Cyber Incident Victim: National Disaster Risk Reduction and Management Council

On July 12, 2016, coinciding with the Permanent Court of Arbitration's ruling favoring the Philippines in a maritime dispute with China over territorial claims in the West Philippine Sea, a series of distributed denial-of-service (DDoS) attacks targeted 68 Philippine government websites. The attacks commenced in the afternoon and persisted with consistent intensity through July 13, disrupting operations across multiple agencies. Among the primary targets was the National Disaster Risk Reduction and Management Council (NDRRMC), alongside other critical entities including the Department of National Defense, Department of Foreign Affairs, and Bangko Sentral ng Pilipinas. Smaller, non-sensitive portals such as the Komisyon sa Wikang Pilipino, Manila City Hall, and local government unit websites were also impacted. The sustained attacks severely hindered government functions, rendering some services temporarily inaccessible or significantly degraded during the two-day period.

By July 16, officials discovered two government websites had been defaced with a message attributed to the "Chinese government," though the linked Twitter account belonged to an inactive Anonymous member.

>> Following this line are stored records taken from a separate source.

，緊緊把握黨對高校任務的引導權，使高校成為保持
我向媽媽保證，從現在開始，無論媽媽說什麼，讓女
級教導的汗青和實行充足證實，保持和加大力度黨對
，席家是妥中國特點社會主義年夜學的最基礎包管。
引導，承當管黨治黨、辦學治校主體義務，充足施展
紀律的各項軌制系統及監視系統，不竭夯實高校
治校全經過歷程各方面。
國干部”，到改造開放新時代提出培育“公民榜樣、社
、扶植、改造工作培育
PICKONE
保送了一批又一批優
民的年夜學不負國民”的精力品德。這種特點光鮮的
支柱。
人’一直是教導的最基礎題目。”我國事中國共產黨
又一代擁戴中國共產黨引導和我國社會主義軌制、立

While Philippine authorities acknowledged the defacements and DDoS disruptions, they did not conclusively attribute the attacks. The timing—immediately following the international tribunal's ruling against China’s territorial claims—led officials to suspect Chinese-linked actors, though no technical evidence confirmed this. The incident exacerbated existing diplomatic tensions between the two nations, described as nearing a state of conflict. Concurrently, the presence of active Philippine-based hacktivist groups like Anonymous and LulzSec suggested potential retaliatory cyber operations against Chinese infrastructure, though no such actions were documented in the immediate aftermath of the attacks.